BNSF’s Argentine Yard gets facelift in less than 48 hours
Located in Kansas City, the second busiest U.S. rail center behind Chicago, is BNSF’s 780-acre Argentine Yard. Today it is the largest classification yard on our network for merchandise traffic, including everything from chemicals, plastics and construction products to paper, lumber, food, beverages and more.
Every day, more than 2,100 railcars arrive and depart Argentine Yard, which is named for the neighboring community.
As a classification yard, Argentine is where trains with merchandise freight cars bound for multiple destinations are separated and re-sorted into new trains. It’s also called a hump yard because freight cars are sorted by going over a “hump,” or hill, then using gravity to move them into a position.
There’s also an intermodal facility, division offices, and locomotive maintenance and inspection terminal.
Argentine Yard was originally built by the Atchison, Topeka, and Santa Fe Railway (ATSF or Santa Fe) when the railroad came to the area in 1875. By 1890, the Santa Fe had 27-plus miles of track in the yards.
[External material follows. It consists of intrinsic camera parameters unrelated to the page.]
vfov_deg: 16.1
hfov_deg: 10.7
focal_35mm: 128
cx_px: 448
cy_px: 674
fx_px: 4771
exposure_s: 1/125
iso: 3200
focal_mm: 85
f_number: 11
All switching was done in the flat yards until Santa Fe opened its first gravity classification yard in 1949.
Over the years, more tracks, buildings and diesel engine services were added, and for generations Argentine has been one of the major employers for the area. Following the merger that created BNSF in 1995, Argentine was again significantly and strategically expanded as it is a midpoint on our Southern Transcon connecting the ports of Southern California with Chicago and points beyond.
So, an important asset like Argentine requires round-the-clock maintenance and sometimes a major overhaul. Such was the case this year.
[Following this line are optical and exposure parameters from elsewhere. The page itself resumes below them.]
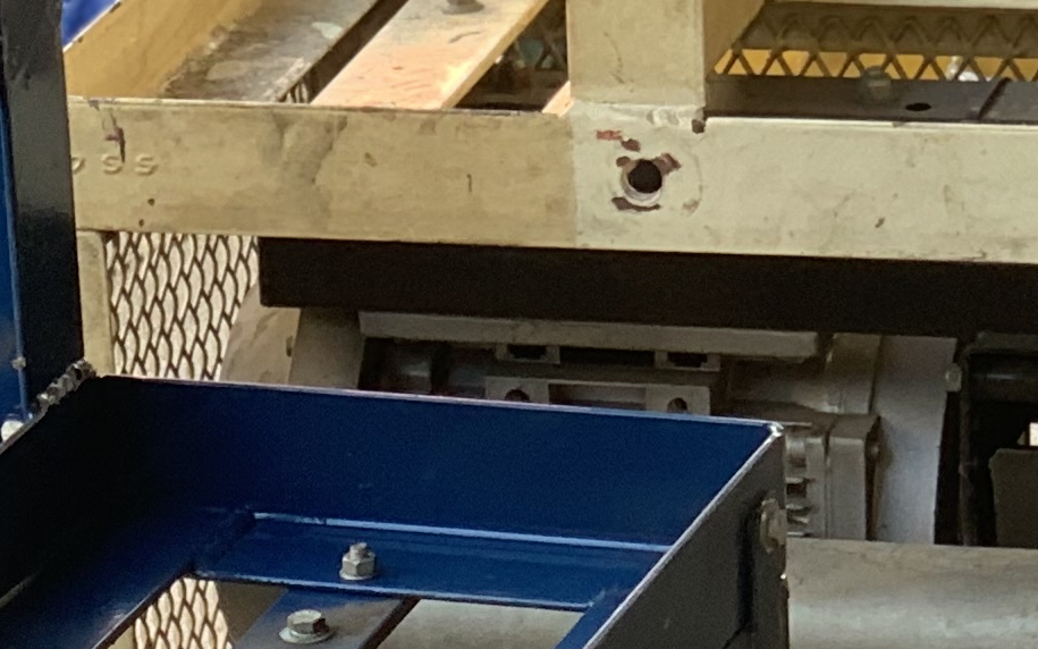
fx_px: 6875
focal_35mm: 243
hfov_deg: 8.6
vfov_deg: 5.3
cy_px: 1207
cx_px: 93
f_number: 2.4
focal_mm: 6
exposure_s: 1/122
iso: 100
“Argentine’s classification equipment needed a facelift so we can continue to provide safe and reliable freight transportation service for our merchandise customers,” Mike Frisinger, general manager, Kansas Division, said.
But replacing major yard equipment and technology in one of BNSF’s busiest hump yards requires significant planning. All incoming trains must be rerouted, yard work paused and all outbound trains cleared. The work must be completed in a defined time window so that the facility can be brought back into service promptly.
Last month, the stage was set for the Argentine overhaul, and more than 150 BNSF team members assembled to complete the long list of improvements in only 48 hours. Major tasks included:
Replacing the yard’s master retarder, stationary brakes in the track that reduce the speed of freight cars are they are sorted into new trains.
Replacing the main hump yard “king” switch used to direct freight cars as they come off the hump into tracks where new trains are being built.
Installing new cameras, a new signal system and more than 13,000 feet of new rail across 60 classification tracks.
Repairing damaged walkways.
Testing all equipment before resuming service.
Not only did the team complete the project injury-free working in 100-degree weather, but the job was done ahead of schedule, allowing service to resume for the customers depending on us.
“I am so proud of our outstanding railroad professionals whose planning, attention to detail and meticulous execution—and focus on safety in every single task—made this happen,” Frisinger said. “Thanks to their hard work, Argentine will continue to be one of the most productive and important classification yards at BNSF, now and into the future.”